Set tasks —
A. Repeat the stretch of the heptagon problem post from "1. Let AB = CD" through "by proving A'B'=A'C'+A'D'.", word for word.
B. Proceed with the heptagon problem post, writing on from its last line.

Selection —
## Monday, May 19, 2008

### Elearn Geometry Problem 63

See complete Problem 63
Regular Heptagon, side and diagonals. Level: High School, SAT Prep, College geometry

1. Let AB = CD = DE = s, AC = CE = c, AD = AE = d.
Applying Ptolemy's Theorem to cyclic quadrilateral ACDE, we obtain cs + ds = cd.
Then s(c + d) = cd, and so 1/s = (c + d)/cd = 1/d + 1/c.

Therefore, in regular heptagon ABCDEFG, 1/s = 1/c + 1/d

2. Problem 63 solution. This solution was submitted by Dan Suttin from San Antonio, TX

Thanks Dan.

3. Apply inversion on A with any inversion radius (A -> A' ; B -> B' ...etc)
Then we can rewrite the statement by proving A'B'=A'C'+A'D'.

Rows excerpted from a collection
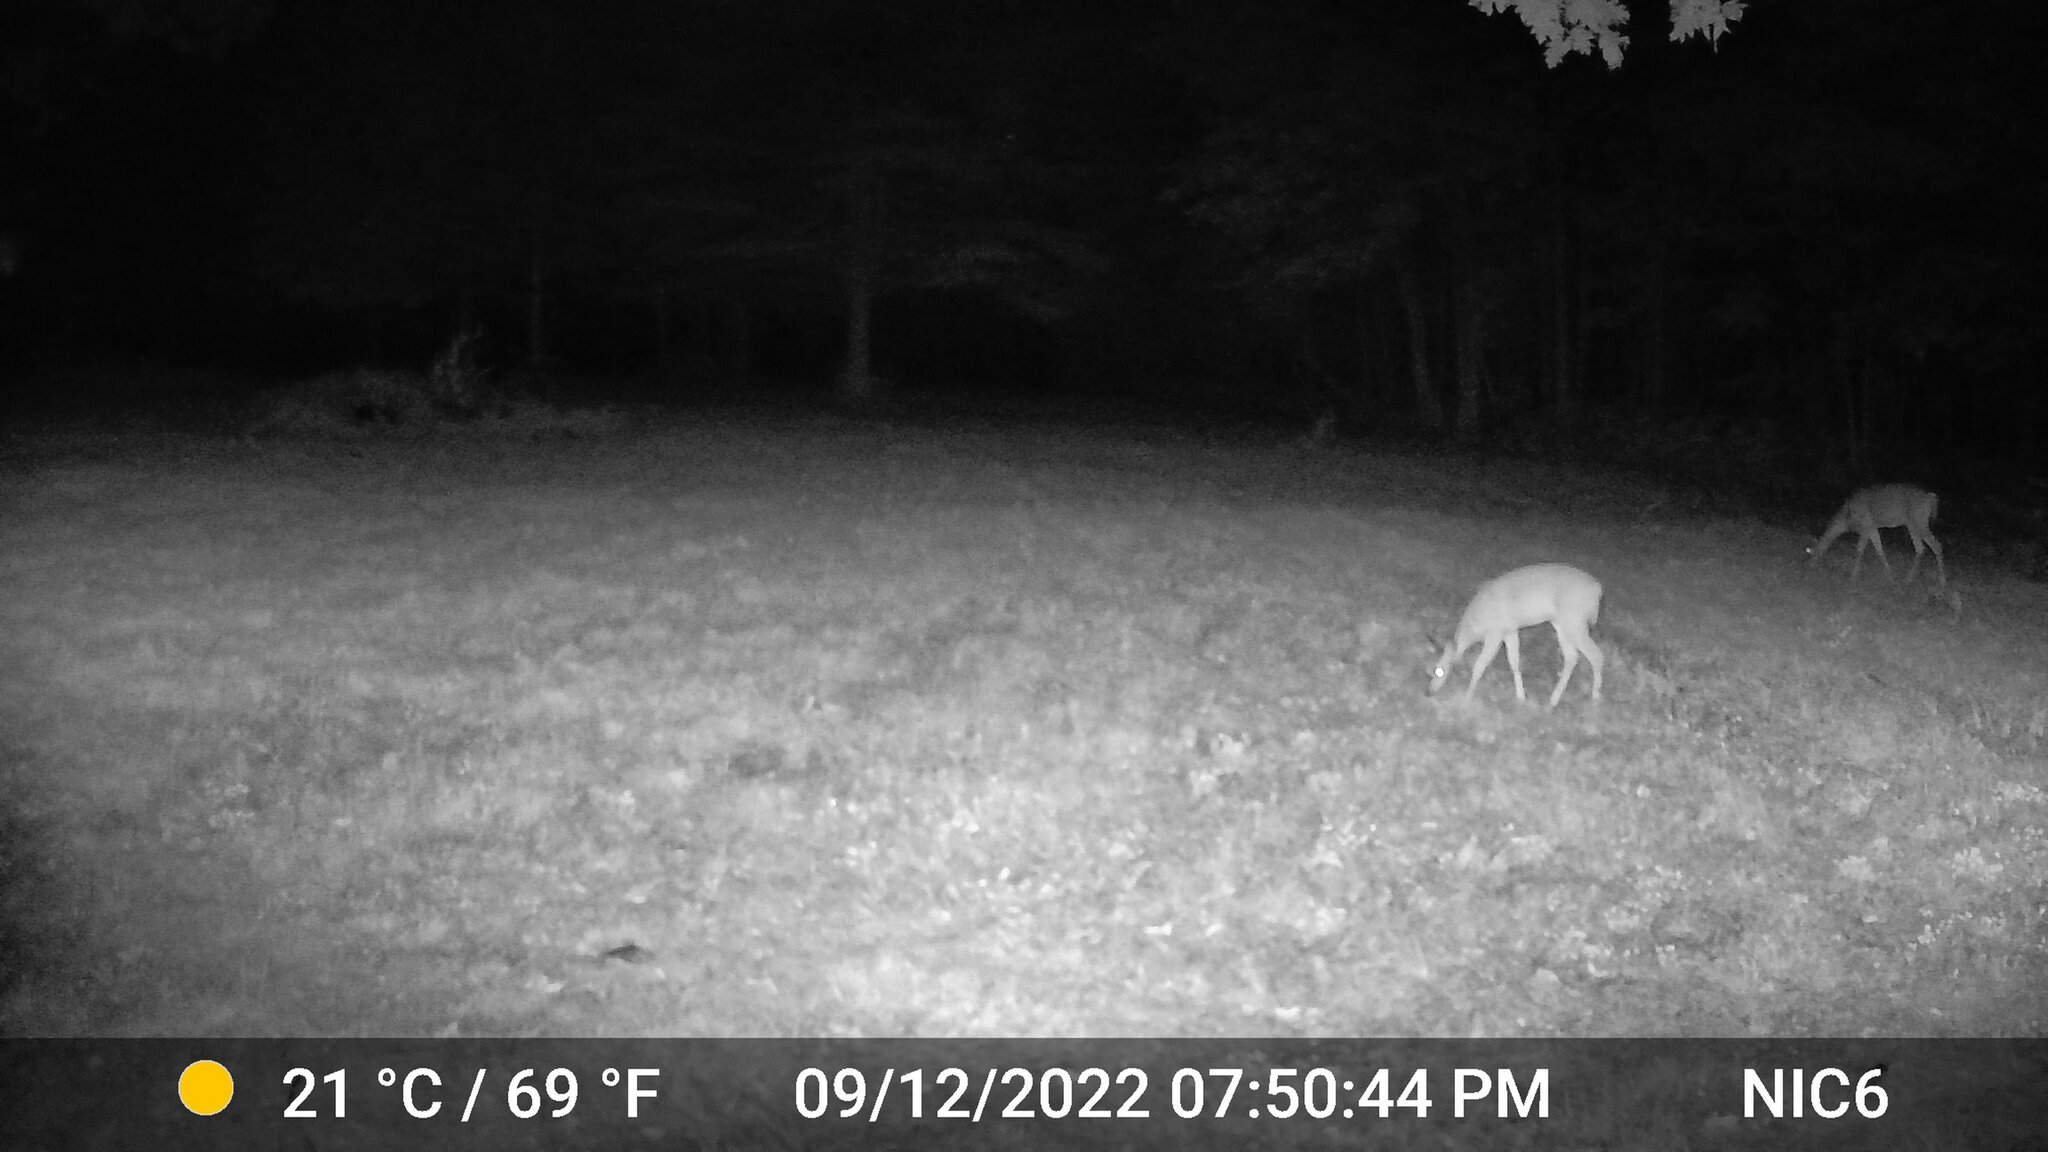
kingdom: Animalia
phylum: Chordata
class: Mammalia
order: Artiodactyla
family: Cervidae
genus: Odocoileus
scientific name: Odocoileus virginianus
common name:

Answers to the exercises —
A.
1. Let AB = CD = DE = s, AC = CE = c, AD = AE = d.
Applying Ptolemy's Theorem to cyclic quadrilateral ACDE, we obtain cs + ds = cd.
Then s(c + d) = cd, and so 1/s = (c + d)/cd = 1/d + 1/c.

Therefore, in regular heptagon ABCDEFG, 1/s = 1/c + 1/d

2. Problem 63 solution. This solution was submitted by Dan Suttin from San Antonio, TX

Thanks Dan.

3. Apply inversion on A with any inversion radius (A -> A' ; B -> B' ...etc)
Then we can rewrite the statement by proving A'B'=A'C'+A'D'.

B.
The inversion image is easy : AB,AC,AD remains unchanged while the circumcircle becomes a line B'C'D' not passing through A.
By the conformal properties, ∠BAC=∠B'A'C'=∠C'A'D'=∠A'B'C'=180/7

Construct a point E' on A'B' such that A'E' = A'C', so we simply need to prove E'B'=A'D'.
This is actually quite obvious.

A'C'=B'C'
∠E'B'C'=∠C'A'D'=180/7
∠B'E'C'=720/7=∠B'D'A'
So ΔB'C'E'=ΔA'C'D', and hence E'B'=A'D

Q.E.D.

4. Extend segments AB and DC to intersect outside of the circle in I (see graph).
Consider ΔCAE and ΔIAD : they are equal (isoceles with same base length d and same base angles 2π/7). So IA = CA = c and from (1) IB = s*c/d.
Also, IA = AB+IB = s+IB so IB = c-s.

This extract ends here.